Cleveland’s Hungarian scouts participated in the many commemorations for the 60th anniversary of the 1956 Hungarian Revolution and Freedom Fight. Initially, on Oct. 20, 2016 members of the Hungarian Scout Folk Ensemble escorted the presentation of the flags at the reception held by Cleveland Mayor Frank Jackson at city hall in honor of the events of 1956. On Oct. 23, the Hungarian flag presented to the scouts last year by Hungary’s Parliament Speaker László Kövér, and which flew above the Parliament Building in Budapest, also flew over city hall.

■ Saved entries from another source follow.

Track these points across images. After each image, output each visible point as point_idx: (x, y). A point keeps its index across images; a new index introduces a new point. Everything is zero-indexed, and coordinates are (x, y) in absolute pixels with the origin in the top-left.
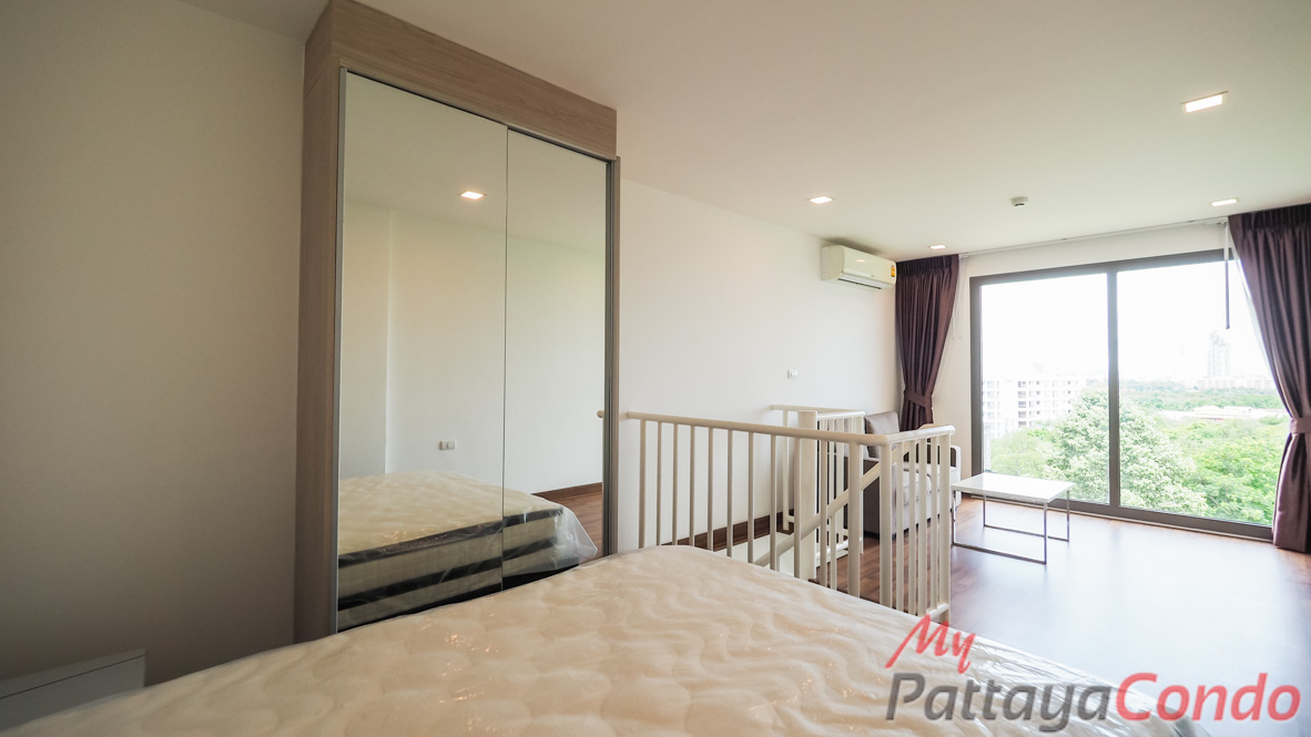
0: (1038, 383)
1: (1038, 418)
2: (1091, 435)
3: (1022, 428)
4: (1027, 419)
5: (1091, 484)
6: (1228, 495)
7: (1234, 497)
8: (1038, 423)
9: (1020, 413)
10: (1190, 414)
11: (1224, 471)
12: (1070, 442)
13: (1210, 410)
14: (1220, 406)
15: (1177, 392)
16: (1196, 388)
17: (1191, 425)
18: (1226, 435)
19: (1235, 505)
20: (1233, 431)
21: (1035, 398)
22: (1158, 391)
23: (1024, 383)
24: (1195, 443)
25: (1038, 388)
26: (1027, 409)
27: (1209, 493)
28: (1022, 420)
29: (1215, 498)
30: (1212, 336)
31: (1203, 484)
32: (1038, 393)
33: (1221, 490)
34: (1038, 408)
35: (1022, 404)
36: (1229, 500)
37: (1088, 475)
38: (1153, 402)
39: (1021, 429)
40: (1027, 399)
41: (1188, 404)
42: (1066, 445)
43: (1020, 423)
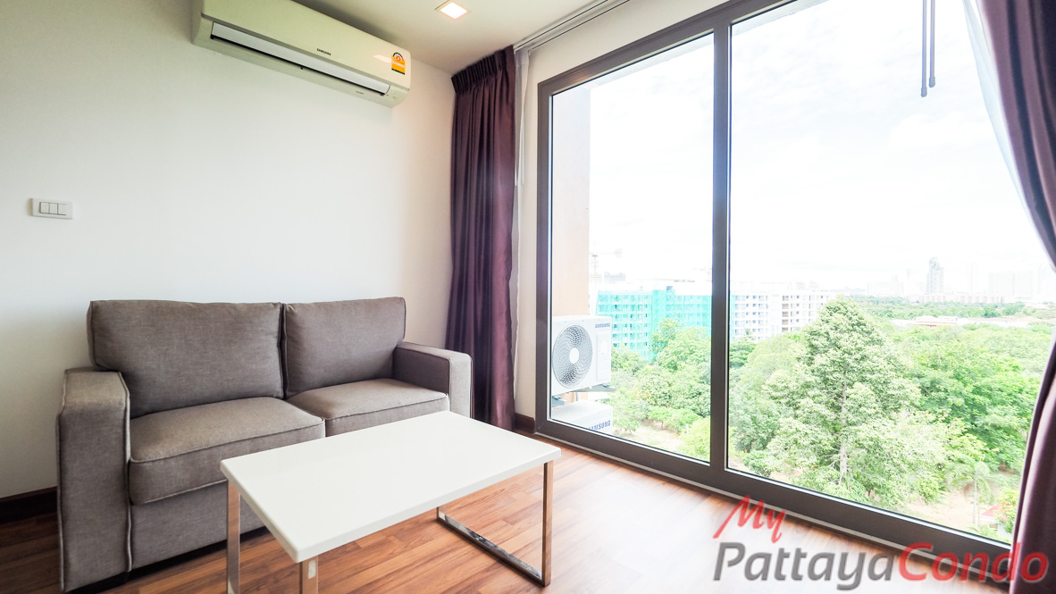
0: (798, 297)
1: (797, 325)
2: (832, 337)
3: (785, 333)
4: (789, 325)
5: (830, 377)
6: (937, 386)
7: (941, 387)
8: (798, 329)
9: (783, 321)
10: (913, 322)
11: (935, 367)
12: (814, 342)
13: (929, 319)
14: (935, 316)
15: (903, 305)
16: (918, 302)
17: (913, 331)
18: (938, 338)
19: (942, 395)
20: (944, 334)
21: (796, 309)
22: (890, 305)
23: (787, 297)
24: (915, 345)
25: (798, 301)
26: (789, 318)
27: (922, 384)
28: (785, 326)
29: (928, 388)
30: (931, 262)
31: (919, 377)
32: (798, 305)
33: (932, 382)
34: (797, 317)
35: (785, 314)
36: (938, 390)
37: (828, 369)
38: (885, 312)
39: (783, 334)
40: (789, 310)
41: (911, 314)
42: (812, 346)
43: (784, 329)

At the same time, two streets down from city hall, nearly 100 people gathered at Mindszenty Plaza for a wreath-laying ceremony sponsored by the United Hungarian Societies (UHS). The scouts presented the flags at the 1956 memorial and the Cardinal Joseph Mindszenty statue. After the singing of the United States and Hungarian national anthems, Cleveland District Commissioner Andrea Vareska-Meszaros gave the keynote address and scout Julian Balassy from Hungarian Scout Troop 14 recited a poem. 1956-ers Steve Kekedy and Scout Leader Thomas Ratoni-Nagy with the assistance of Assistant Troop Leaders Hanna Szentkiralyi and Keve Pigniczky laid wreaths at the statues. The program was directed by the Hungarian Scout Association in Exteris International Commissioner and the American Hungarian Friends of Scouting Executive Secretary Michael Horvath.
After the wreath-laying ceremony, at 4 p.m. at St. Emeric Roman Catholic Church, the scouts presented the flags of the U.S. and Hungary and the four scout troops’ flags along with some other organization’s flags at the “Legacy of Freedom” concert sponsored by the UHS. The main performers at the concert were the 50 member Cleveland Women’s Orchestra which performed Hungarian works by Liszt, Kodály, Erkel and Brahms. After the concert, attended by about 400 people, a reception was held with food and drinks in the Church hall for all those in attendance.
All the programs were a fitting display and remembrance in tribute to all the heroes of 1956.